Asian stocks and currencies are mixed, despite global investors being given positive signals on the world’s two largest economies. US retail sales climbed 0.3 percent in December while jobless claims came in lower than expected at 204,000. China’s economy grew 6.1 percent in 2019, meeting the official target range for the year, while its December industrial production and retail sales figures topped estimates, confirming the picture of an economy that has bottomed.


The latest slew of economic data suggests that the global economy is stabilising and poised for a recovery amid de-escalating US-China trade tensions. Such an environment should also offer emerging markets the chance to find a more stable footing and provide room for riskier assets to advance higher. Although downside risks such as geopolitical conflicts could rear their head at any time, investors should be able to move forward with cautious optimism knowing that major risks have considerably subsided for the time being.


A steady global economy should also offer a solid platform for equities to climb higher, with the ongoing US earnings season serving as the catalyst for further gains. Even with the S&P 500 and the MSCI World Index already at record highs, stock bulls are still expected to hold court over the coming weeks, despite US equities having ventured into overbought and overvalued territory. Investors expect corporate America to report its first earnings growth since the end of 2018, with yesterday’s new leg up in US stocks boosted by Morgan Stanley’s record annual earnings.

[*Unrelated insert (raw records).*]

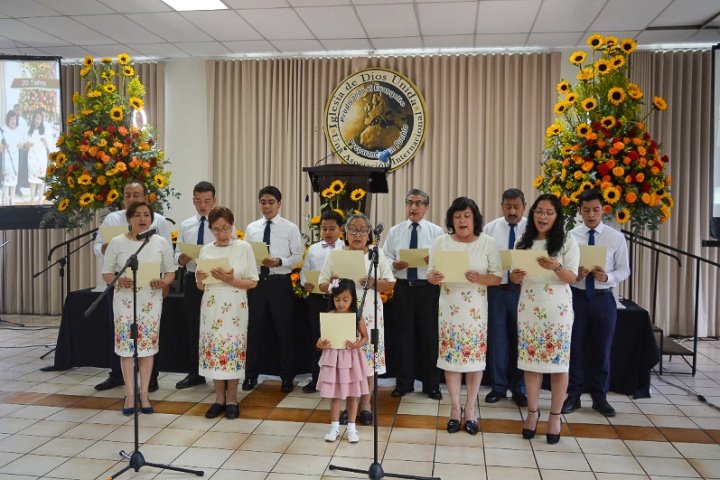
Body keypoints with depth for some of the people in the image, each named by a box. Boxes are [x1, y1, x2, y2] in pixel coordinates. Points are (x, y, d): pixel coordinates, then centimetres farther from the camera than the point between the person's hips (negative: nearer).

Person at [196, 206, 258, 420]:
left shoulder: (244, 248, -1)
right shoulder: (206, 250, 8)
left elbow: (253, 282, -2)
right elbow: (201, 287, 11)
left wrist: (231, 281, -17)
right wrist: (200, 279, -11)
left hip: (234, 307, -3)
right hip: (211, 306, 3)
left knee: (233, 350, 0)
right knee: (213, 348, 4)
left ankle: (231, 399, 14)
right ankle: (219, 398, 18)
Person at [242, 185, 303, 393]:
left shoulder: (290, 228, -1)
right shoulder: (251, 228, 8)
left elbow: (297, 256, -4)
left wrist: (279, 262, -20)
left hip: (280, 283, -3)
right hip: (257, 282, 3)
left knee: (284, 330, 6)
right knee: (253, 329, 9)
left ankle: (287, 377, 20)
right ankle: (251, 375, 25)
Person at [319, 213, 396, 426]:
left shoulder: (377, 253, 7)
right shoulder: (336, 254, 7)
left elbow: (390, 283, 6)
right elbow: (322, 284, 7)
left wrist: (374, 284, -13)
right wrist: (331, 283, -15)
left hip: (369, 314, 0)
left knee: (368, 357, 1)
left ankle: (365, 404, 15)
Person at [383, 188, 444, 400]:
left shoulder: (437, 231, 3)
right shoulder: (394, 231, 8)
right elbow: (384, 257, 4)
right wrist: (393, 264, -17)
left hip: (428, 289, -1)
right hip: (403, 288, 2)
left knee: (430, 337, 6)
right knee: (404, 336, 9)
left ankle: (431, 385, 20)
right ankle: (404, 383, 23)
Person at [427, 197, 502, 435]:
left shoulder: (487, 243, -1)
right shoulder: (440, 242, 2)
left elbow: (498, 277, -2)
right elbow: (430, 274, 4)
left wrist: (479, 278, -22)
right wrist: (434, 277, -19)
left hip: (475, 308, -1)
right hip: (449, 307, 1)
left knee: (475, 355, 4)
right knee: (450, 355, 4)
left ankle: (470, 409, 19)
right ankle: (455, 408, 19)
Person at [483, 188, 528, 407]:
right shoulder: (490, 229, 4)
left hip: (523, 290, -1)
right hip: (497, 289, 1)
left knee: (520, 339, 8)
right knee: (497, 338, 8)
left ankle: (519, 388, 24)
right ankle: (498, 386, 22)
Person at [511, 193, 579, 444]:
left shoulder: (567, 241, -1)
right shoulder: (523, 242, 9)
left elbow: (572, 277, -7)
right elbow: (514, 278, 11)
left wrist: (556, 267, -27)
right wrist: (516, 276, -13)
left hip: (558, 309, -3)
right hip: (529, 307, 3)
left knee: (558, 362, 1)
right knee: (530, 360, 6)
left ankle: (555, 416, 15)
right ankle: (532, 412, 21)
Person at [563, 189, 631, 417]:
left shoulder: (616, 237, -1)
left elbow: (624, 270, 1)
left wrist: (607, 276, -18)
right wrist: (575, 274, -22)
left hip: (603, 298, 1)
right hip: (576, 296, 0)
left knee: (602, 349, 11)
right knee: (574, 348, 7)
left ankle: (599, 397, 26)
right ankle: (573, 396, 21)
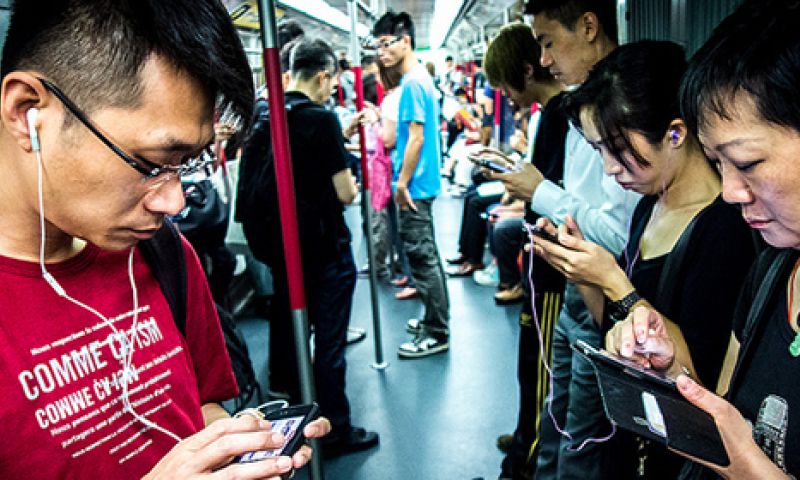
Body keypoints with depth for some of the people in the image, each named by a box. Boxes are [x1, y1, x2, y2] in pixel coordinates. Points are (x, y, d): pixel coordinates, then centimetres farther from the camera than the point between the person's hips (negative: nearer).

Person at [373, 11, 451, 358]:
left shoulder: (412, 82, -16)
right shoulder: (420, 78, 13)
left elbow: (416, 138, -21)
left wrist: (402, 183, -17)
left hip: (414, 186, -10)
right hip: (422, 182, 10)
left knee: (421, 256, -4)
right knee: (425, 254, 17)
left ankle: (436, 334, 5)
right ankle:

Major central banks, IMF could add more gloss to the global economic outlook


Considering the positive tint to the global economic outlook, major central banks around the world are expected to have enough reasons to refrain from further policy easing in 2020. Markets are predicting that the European Central Bank, the Bank of Canada and the Bank of Japan will leave their respective policy settings unchanged during their policy meetings in the coming week. The economic outlook provided by some of the world’s most important central banks over the coming days may add further colour to the markets, as investors ascertain how much more exposure to risk is warranted in the near term.


The IMF could also set the tone for financial markets at the onset of the week when it releases its World Economic Outlook on Monday. Should the IMF strike a more optimistic tone over the prospects of an economic recovery worldwide in 2020, that could give risk-on sentiment another shot in the arm.